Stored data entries
==*==
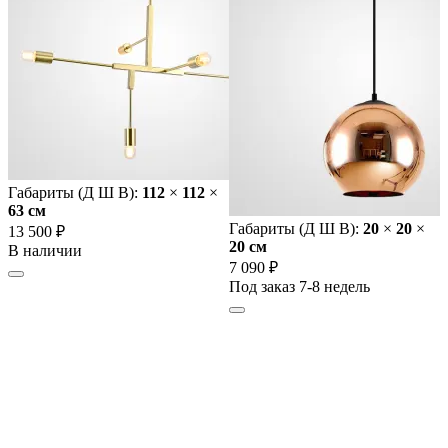
Габариты (Д Ш В):
112
×
112
×
63 cм
Габариты (Д Ш В):
20
×
20
×
13 500 ₽
20 cм
В наличии
7 090 ₽
Под заказ 7-8 недель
==*==
REQUIREMENT> From the first line to the last, output the data exactly; skip any pictures.

RESPONSE>
Габариты (Д Ш В):
112
×
112
×
63 cм
Габариты (Д Ш В):
20
×
20
×
13 500 ₽
20 cм
В наличии
7 090 ₽
Под заказ 7-8 недель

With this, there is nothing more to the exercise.